• **EXERCISE GOAL**
Arrange every line of text in the records below as one numbered list, skipping blank lines. Leave the pictures out of your answer.

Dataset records
------------

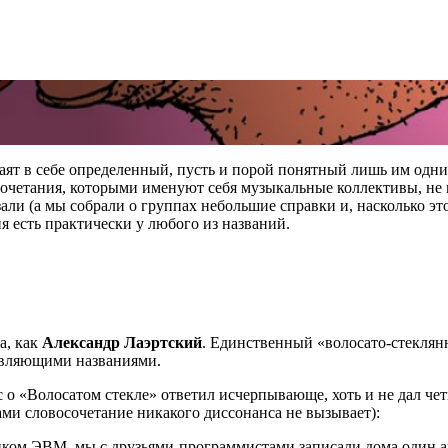
таят в себе определенный, пусть и порой понятный лишь им одн
восочетания, которыми именуют себя музыкальные коллективы, н
зали (а мы собрали о группах небольшие справки и, насколько э
я есть практически у любого из названий.
а, как
Александр Лаэртский
. Единственный «волосато-стекля
новляющими названиями.
о «Волосатом стекле» ответил исчерпывающе, хоть и не дал чет
ми словосочетание никакого диссонанса не вызывает):
дчиком ЭВМ, мы с друзьями-программистами записали дома один 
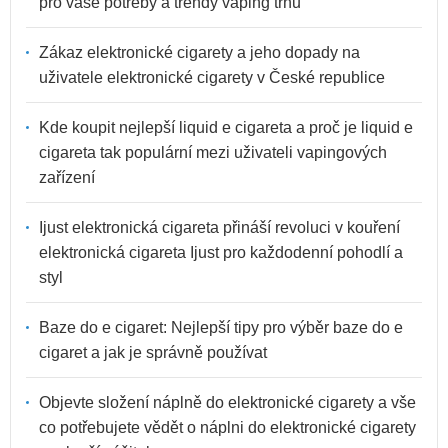
pro vaše potřeby a trendy vaping trhu
Zákaz elektronické cigarety a jeho dopady na
uživatele elektronické cigarety v České republice
Kde koupit nejlepší liquid e cigareta a proč je liquid e
cigareta tak populární mezi uživateli vapingových
zařízení
Ijust elektronická cigareta přináší revoluci v kouření
elektronická cigareta Ijust pro každodenní pohodlí a
styl
Baze do e cigaret: Nejlepší tipy pro výběr baze do e
cigaret a jak je správně používat
Objevte složení náplně do elektronické cigarety a vše
co potřebujete vědět o náplni do elektronické cigarety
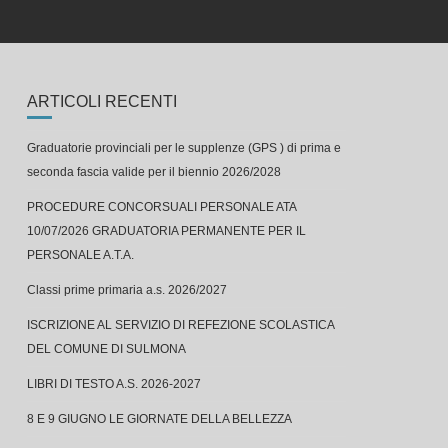
ARTICOLI RECENTI
Graduatorie provinciali per le supplenze (GPS ) di prima e
seconda fascia valide per il biennio 2026/2028
PROCEDURE CONCORSUALI PERSONALE ATA
10/07/2026 GRADUATORIA PERMANENTE PER IL
PERSONALE A.T.A.
Classi prime primaria a.s. 2026/2027
ISCRIZIONE AL SERVIZIO DI REFEZIONE SCOLASTICA
DEL COMUNE DI SULMONA
LIBRI DI TESTO A.S. 2026-2027
8 E 9 GIUGNO LE GIORNATE DELLA BELLEZZA
Concerto finale alla Capograssi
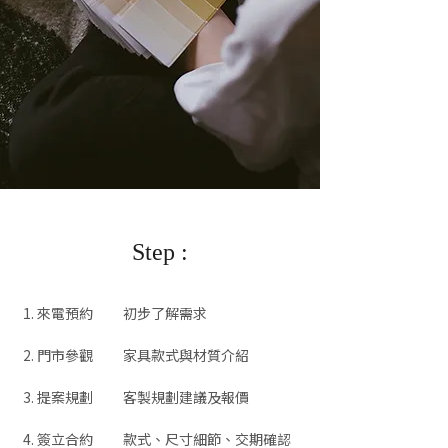
Step :
來電預約
初步了解需求
門市參觀
家具款式與材質介紹
提案規劃
客製規劃建議及報價
簽立合約
款式、尺寸細節、交期確認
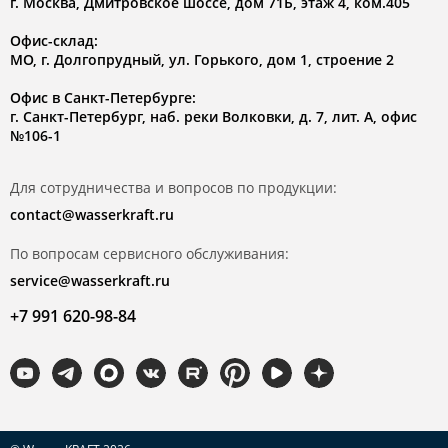
г. Москва, Дмитровское шоссе, дом 71Б, этаж 4, ком.405
Офис-склад:
МО, г. Долгопрудный, ул. Горького, дом 1, строение 2
Офис в Санкт-Петербурге:
г. Санкт-Петербург, наб. реки Волковки, д. 7, лит. А, офис
№106-1
Для сотрудничества и вопросов по продукции:
contact@wasserkraft.ru
По вопросам сервисного обслуживания:
service@wasserkraft.ru
+7 991 620-98-84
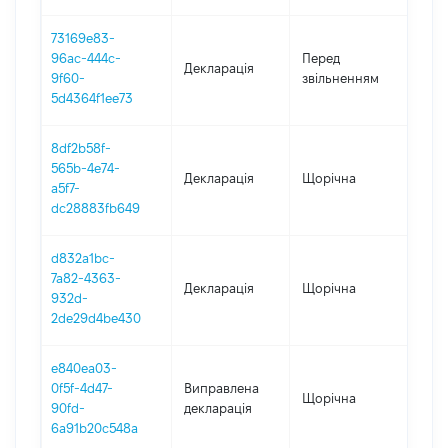
73169e83-
01.0
96ac-444c-
Перед
Декларація
-
9f60-
звільненням
26.0
5d4364f1ee73
8df2b58f-
565b-4e74-
Декларація
Щорічна
202
a5f7-
dc28883fb649
d832a1bc-
7a82-4363-
Декларація
Щорічна
201
932d-
2de29d4be430
e840ea03-
0f5f-4d47-
Виправлена
Щорічна
201
90fd-
декларація
6a91b20c548a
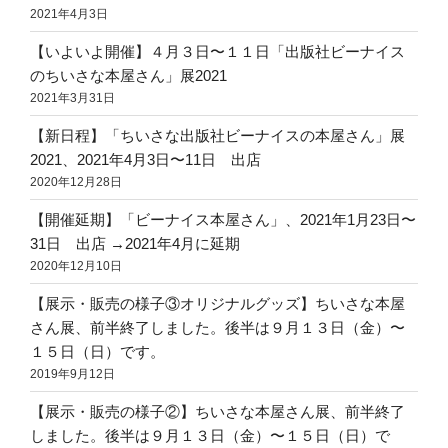
2021年4月3日
【いよいよ開催】４月３日〜１１日「出版社ビーナイス
のちいさな本屋さん」展2021
2021年3月31日
【新日程】「ちいさな出版社ビーナイスの本屋さん」展
2021、2021年4月3日〜11日 出店
2020年12月28日
【開催延期】「ビーナイス本屋さん」、2021年1月23日〜
31日 出店 →2021年4月に延期
2020年12月10日
【展示・販売の様子③オリジナルグッズ】ちいさな本屋
さん展、前半終了しました。後半は９月１３日（金）〜
１５日（日）です。
2019年9月12日
【展示・販売の様子②】ちいさな本屋さん展、前半終了
しました。後半は９月１３日（金）〜１５日（日）で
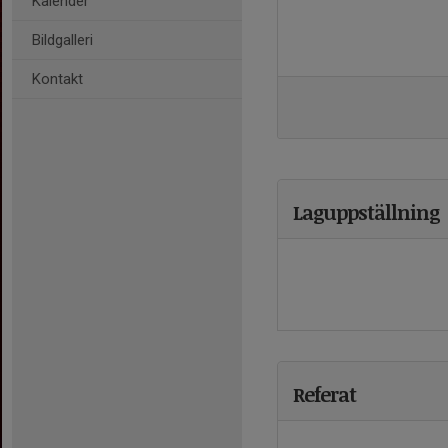
Kalender
Bildgalleri
Kontakt
Laguppställning
Referat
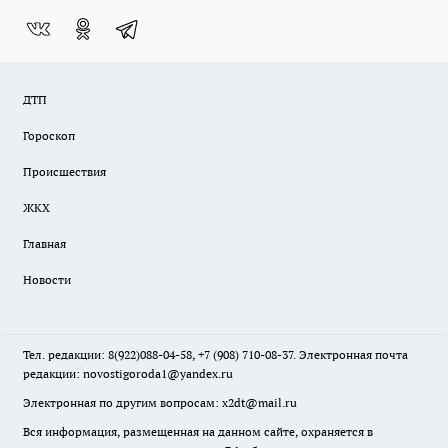
ДТП
Гороскоп
Происшествия
ЖКХ
Главная
Новости
Тел. редакции: 8(922)088-04-58, +7 (908) 710-08-37. Электронная почта
редакции:
novostigoroda1@yandex.ru
Электронная по другим вопросам: x2dt@mail.ru
Вся информация, размещенная на данном сайте, охраняется в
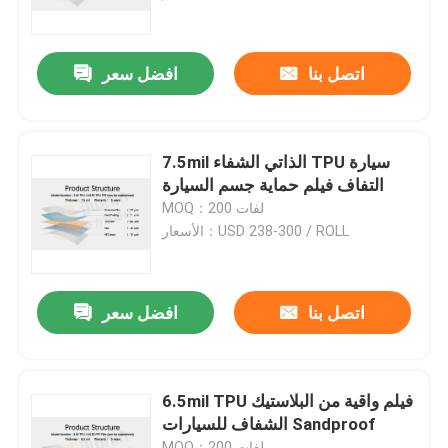
المنتجات
اتصل بنا
افضل سعر
فيلم TPU PPF
7.5mil الذاتي الشفاء TPU سيارة
فيلم TPU سيارة
التفاف فيلم حماية جسم السيارة
MOQ：200 لفات
الأسعار：USD 238-300 / ROLL
فيلم حماية الطلاء TPU
فيلم تظليل النافذة
اتصل بنا
افضل سعر
فيلم نافذة شاتيربروف
6.5mil TPU فيلم واقية من البلاستيك
الشفاف للسيارات Sandproof
فيلم حماية PPF
MOQ：200 لفات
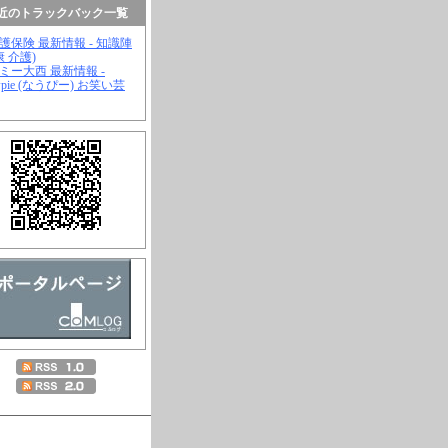
近のトラックバック一覧
介護保険 最新情報 - 知識陣
康 介護)
ジミー大西 最新情報 -
wpie (なうぴー) お笑い芸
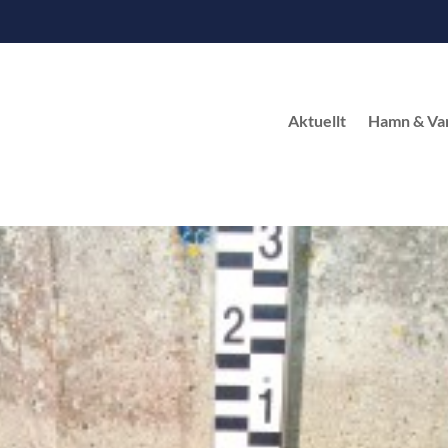
Aktuellt
Hamn & Va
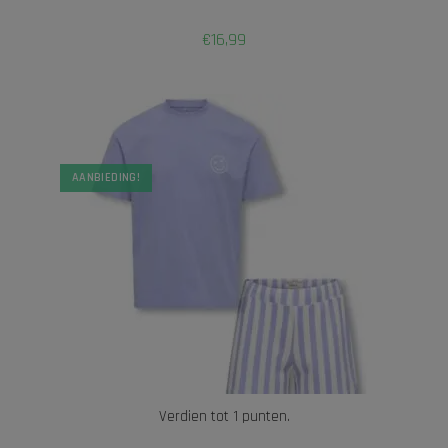
€
16,99
AANBIEDING!
Verdien tot 1 punten.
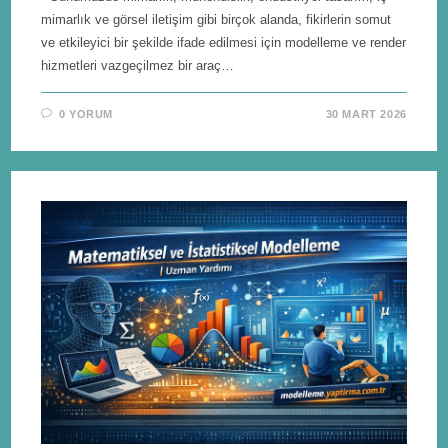
mimarlık ve görsel iletişim gibi birçok alanda, fikirlerin somut
ve etkileyici bir şekilde ifade edilmesi için modelleme ve render
hizmetleri vazgeçilmez bir araç…
0 YORUM
30 MART 2026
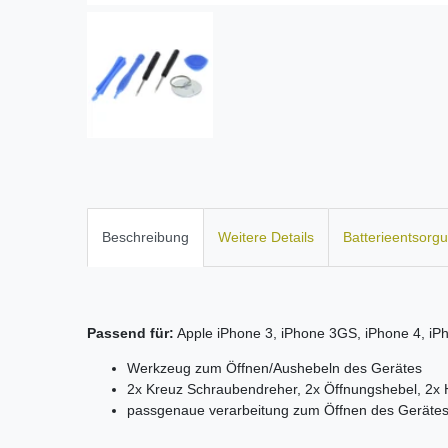
Beschreibung
Weitere Details
Batterieentsorg
Passend für:
Apple iPhone 3, iPhone 3GS, iPhone 4, iPh
Werkzeug zum Öffnen/Aushebeln des Gerätes
2x Kreuz Schraubendreher, 2x Öffnungshebel, 2x 
passgenaue verarbeitung zum Öffnen des Geräte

------------

• **ANSWER**
1. таят в себе определенный, пусть и порой понятный лишь им одн
2. восочетания, которыми именуют себя музыкальные коллективы, н
3. зали (а мы собрали о группах небольшие справки и, насколько э
4. я есть практически у любого из названий.
5. а, как
6. Александр Лаэртский
7. . Единственный «волосато-стекля
8. новляющими названиями.
9. о «Волосатом стекле» ответил исчерпывающе, хоть и не дал чет
10. ми словосочетание никакого диссонанса не вызывает):
11. дчиком ЭВМ, мы с друзьями-программистами записали дома один 
12. pro vaše potřeby a trendy vaping trhu
13. Zákaz elektronické cigarety a jeho dopady na
14. uživatele elektronické cigarety v České republice
15. Kde koupit nejlepší liquid e cigareta a proč je liquid e
16. cigareta tak populární mezi uživateli vapingových
17. zařízení
18. Ijust elektronická cigareta přináší revoluci v kouření
19. elektronická cigareta Ijust pro každodenní pohodlí a
20. styl
21. Baze do e cigaret: Nejlepší tipy pro výběr baze do e
22. cigaret a jak je správně používat
23. Objevte složení náplně do elektronické cigarety a vše
24. co potřebujete vědět o náplni do elektronické cigarety
25. ARTICOLI RECENTI
26. Graduatorie provinciali per le supplenze (GPS ) di prima e
27. seconda fascia valide per il biennio 2026/2028
28. PROCEDURE CONCORSUALI PERSONALE ATA
29. 10/07/2026 GRADUATORIA PERMANENTE PER IL
30. PERSONALE A.T.A.
31. Classi prime primaria a.s. 2026/2027
32. ISCRIZIONE AL SERVIZIO DI REFEZIONE SCOLASTICA
33. DEL COMUNE DI SULMONA
34. LIBRI DI TESTO A.S. 2026-2027
35. 8 E 9 GIUGNO LE GIORNATE DELLA BELLEZZA
36. Concerto finale alla Capograssi
37. Step :
38. 來電預約
39. 初步了解需求
40. 門市參觀
41. 家具款式與材質介紹
42. 提案規劃
43. 客製規劃建議及報價
44. 簽立合約
45. 款式、尺寸細節、交期確認
46. г. Москва, Дмитровское шоссе, дом 71Б, этаж 4, ком.405
47. Офис-склад:
48. МО, г. Долгопрудный, ул. Горького, дом 1, строение 2
49. Офис в Санкт-Петербурге:
50. г. Санкт-Петербург, наб. реки Волковки, д. 7, лит. А, офис
51. №106-1
52. Для сотрудничества и вопросов по продукции:
53. contact@wasserkraft.ru
54. По вопросам сервисного обслуживания:
55. service@wasserkraft.ru
56. +7 991 620-98-84
57. 73169e83-
58. 01.0
59. 96ac-444c-
60. Перед
61. Декларація
62. -
63. 9f60-
64. звільненням
65. 26.0
66. 5d4364f1ee73
67. 8df2b58f-
68. 565b-4e74-
69. Декларація
70. Щорічна
71. 202
72. a5f7-
73. dc28883fb649
74. d832a1bc-
75. 7a82-4363-
76. Декларація
77. Щорічна
78. 201
79. 932d-
80. 2de29d4be430
81. e840ea03-
82. 0f5f-4d47-
83. Виправлена
84. Щорічна
85. 201
86. 90fd-
87. декларація
88. 6a91b20c548a
89. 2021年4月3日
90. 【いよいよ開催】４月３日〜１１日「出版社ビーナイス
91. のちいさな本屋さん」展2021
92. 2021年3月31日
93. 【新日程】「ちいさな出版社ビーナイスの本屋さん」展
94. 2021、2021年4月3日〜11日 出店
95. 2020年12月28日
96. 【開催延期】「ビーナイス本屋さん」、2021年1月23日〜
97. 31日 出店 →2021年4月に延期
98. 2020年12月10日
99. 【展示・販売の様子③オリジナルグッズ】ちいさな本屋
100. さん展、前半終了しました。後半は９月１３日（金）〜
101. １５日（日）です。
102. 2019年9月12日
103. 【展示・販売の様子②】ちいさな本屋さん展、前半終了
104. しました。後半は９月１３日（金）〜１５日（日）で
105. Kalender
106. Bildgalleri
107. Kontakt
108. Laguppställning
109. Referat
110. ДТП
111. Гороскоп
112. Происшествия
113. ЖКХ
114. Главная
115. Новости
116. Тел. редакции: 8(922)088-04-58, +7 (908) 710-08-37. Электронная почта
117. редакции:
118. novostigoroda1@yandex.ru
119. Электронная по другим вопросам: x2dt@mail.ru
120. Вся информация, размещенная на данном сайте, охраняется в
121. المنتجات
122. اتصل بنا
123. افضل سعر
124. فيلم TPU PPF
125. 7.5mil الذاتي الشفاء TPU سيارة
126. فيلم TPU سيارة
127. التفاف فيلم حماية جسم السيارة
128. MOQ：200 لفات
129. الأسعار：USD 238-300 / ROLL
130. فيلم حماية الطلاء TPU
131. فيلم تظليل النافذة
132. اتصل بنا
133. افضل سعر
134. فيلم نافذة شاتيربروف
135. 6.5mil TPU فيلم واقية من البلاستيك
136. الشفاف للسيارات Sandproof
137. فيلم حماية PPF
138. MOQ：200 لفات
139. 近のトラックバック一覧
140. 介護保険 最新情報 - 知識陣
141. 康 介護)
142. ジミー大西 最新情報 -
143. wpie (なうぴー) お笑い芸
144. Aktuellt
145. Hamn & Va
146. €
147. 16,99
148. AANBIEDING!
149. Verdien tot 1 punten.
150. mimarlık ve görsel iletişim gibi birçok alanda, fikirlerin somut
151. ve etkileyici bir şekilde ifade edilmesi için modelleme ve render
152. hizmetleri vazgeçilmez bir araç…
153. 0 YORUM
154. 30 MART 2026
155. Beschreibung
156. Weitere Details
157. Batterieentsorg
158. Passend für:
159. Apple iPhone 3, iPhone 3GS, iPhone 4, iPh
160. Werkzeug zum Öffnen/Aushebeln des Gerätes
161. 2x Kreuz Schraubendreher, 2x Öffnungshebel, 2x 
162. passgenaue verarbeitung zum Öffnen des Geräte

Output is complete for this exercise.